Built by Ken Burton, a woodwork artist, and his students at Boyertown Senior High School, the library, one of five made during the 2013-2014 academic year, opened its small doors earlier this year.
And the little free library is one of two now in Emmaus.
Cawley Waters proposed a little library for Faith Presbyterian Church, North Second and Cherokee streets, his home church, as his Eagle Scout project.
Modeled on the church sanctuary, the library features titles donated by Waters from his own collection as well as books donated by church members.
"I liked it so I put it into action," Waters said of the idea for a little library. Waters knew he wanted to do something similar at his church. "I knew it would be a good project."
Waters wrote a formal proposal and made a presentation to Minsi Trails Council, the regional division of Boy Scouts of America.
Waters also presented the project to the buildings and grounds committee at the church because of the library's location on church grounds.
Waters used a specially treated wood to ensure the library would be "completely weatherproof."
The library at Let's Play Books is sheltered by the front porch and the little structure has become quite popular with readers. For example, earlier this summer a family en route to Vermont detoured to make a stop in Emmaus to see the little library at the store, Hess said. Hess registered the library on the website LittleFree- Library.org where visitors are encouraged to seek out little free libraries in their town and beyond.
The little library at the book shop started as a box of books, Hess explained. She always wanted to make books available to as many people as possible. Shoppers and visitors were encouraged to take a book.
Inventory came from donations by Hess and her friends. Children began donating their own books. And then surprises started appearing.

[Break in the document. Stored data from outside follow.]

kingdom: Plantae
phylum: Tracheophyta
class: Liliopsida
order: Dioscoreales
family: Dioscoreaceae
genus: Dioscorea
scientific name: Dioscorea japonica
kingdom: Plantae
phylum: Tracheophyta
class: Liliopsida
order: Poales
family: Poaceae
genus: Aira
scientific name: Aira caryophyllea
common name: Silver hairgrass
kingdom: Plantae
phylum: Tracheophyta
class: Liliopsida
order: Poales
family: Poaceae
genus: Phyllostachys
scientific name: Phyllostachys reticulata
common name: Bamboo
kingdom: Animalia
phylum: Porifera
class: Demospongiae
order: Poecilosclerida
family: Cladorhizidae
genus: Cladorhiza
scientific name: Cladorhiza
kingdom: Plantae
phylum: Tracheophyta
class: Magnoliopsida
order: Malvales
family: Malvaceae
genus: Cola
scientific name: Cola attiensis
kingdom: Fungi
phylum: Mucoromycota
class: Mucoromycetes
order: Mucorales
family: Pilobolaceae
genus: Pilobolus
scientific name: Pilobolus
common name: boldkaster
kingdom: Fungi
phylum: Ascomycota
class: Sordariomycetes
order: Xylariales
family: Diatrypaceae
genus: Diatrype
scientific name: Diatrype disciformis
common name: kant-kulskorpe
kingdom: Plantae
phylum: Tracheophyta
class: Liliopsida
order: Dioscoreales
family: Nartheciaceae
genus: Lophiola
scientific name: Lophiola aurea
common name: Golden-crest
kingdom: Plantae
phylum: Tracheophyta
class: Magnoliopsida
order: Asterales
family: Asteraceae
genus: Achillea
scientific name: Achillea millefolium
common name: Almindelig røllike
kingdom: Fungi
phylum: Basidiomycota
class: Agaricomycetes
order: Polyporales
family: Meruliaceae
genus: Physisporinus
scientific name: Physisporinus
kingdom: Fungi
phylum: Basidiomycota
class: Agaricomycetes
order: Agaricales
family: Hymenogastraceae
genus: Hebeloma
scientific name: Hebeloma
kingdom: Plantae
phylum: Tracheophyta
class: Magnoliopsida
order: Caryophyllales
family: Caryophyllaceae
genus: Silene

Brand-new hardcover editions of Caldecott and Newbery medal winners, among the highest honors in children's literature, were found tucked among used copies of classic titles such as Roald Dahl's "James and the Giant Peach."
Books appear on the shelves of the little library after store hours with no fanfare or request for recognition, Hess said.
And, although the philosophy of the little free library movement is "to take a book, return a book," Hess is more thrilled by the idea of visitors taking a book.
"I want one in my house," Hess joked about the library.
The little library at Faith Presbyterian is popular with young readers especially, Waters said.
Waters designed the library with room for large picture books on the bottom shelf so children can easily reach the books. Titles for teen and adults populate the upper shelf.
"Every Sunday I usually check on it," Waters said of the library he built.